(Beginning of Exercise data)

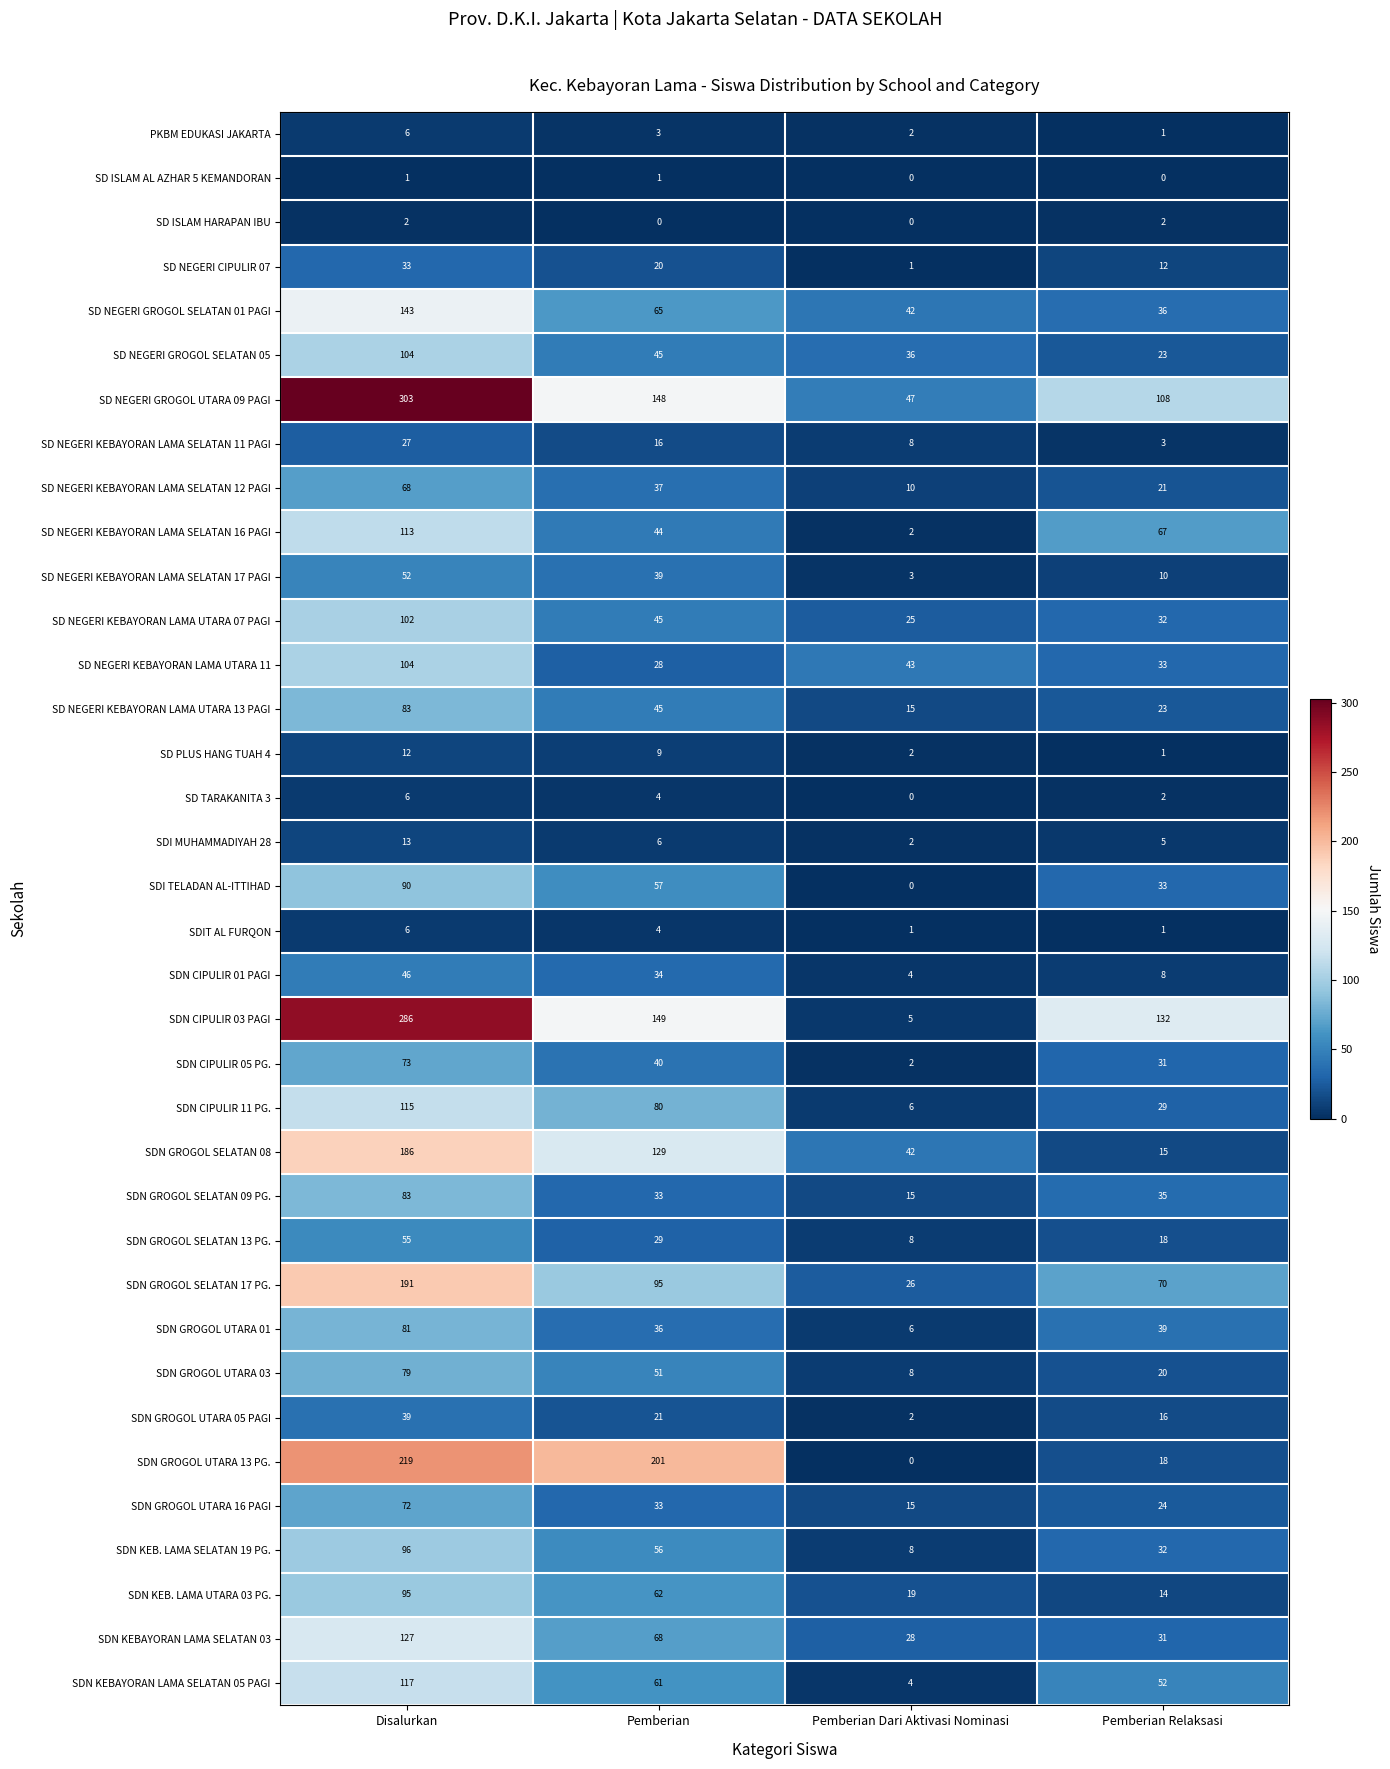

What is the total value across all series at Disalurkan?

3228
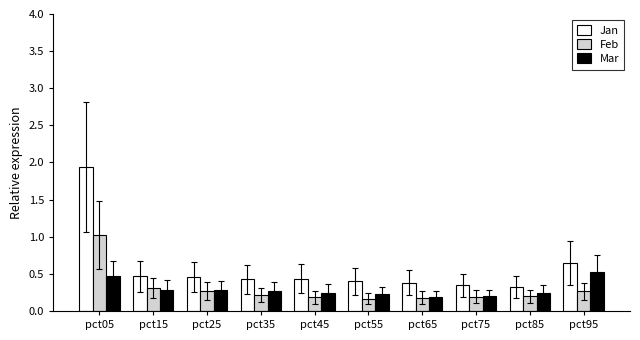

Which series has the largest range (max minus min)?

Jan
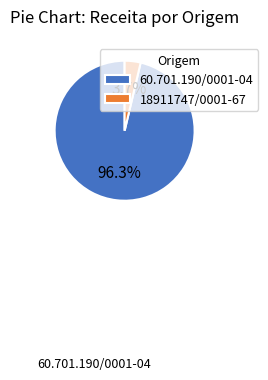

To the nearest percent, what is the combined percentage of 60.701.190/0001-04 and 18911747/0001-67?

100%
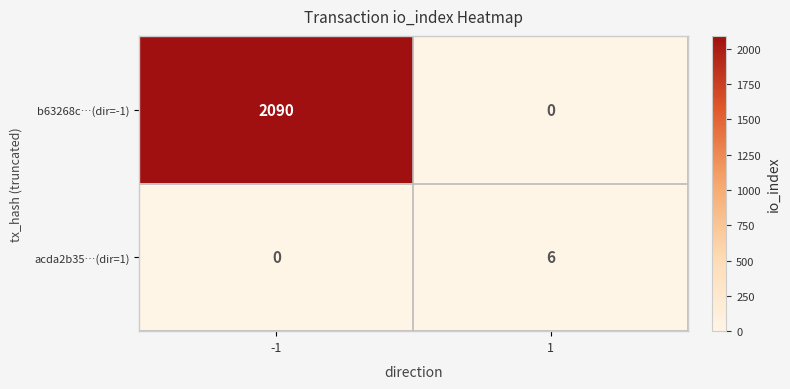

Count the number of data series in this chart.

2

(End of Exercise data)

#### Your task
Copy out every one of the records, swapping each "series" for "group" and leaving everything else as it is. Leave out the pictures.

#### Output below
What is the total value across all group at Disalurkan?

3228

Which group has the largest range (max minus min)?

Jan

To the nearest percent, what is the combined percentage of 60.701.190/0001-04 and 18911747/0001-67?

100%

Count the number of data group in this chart.

2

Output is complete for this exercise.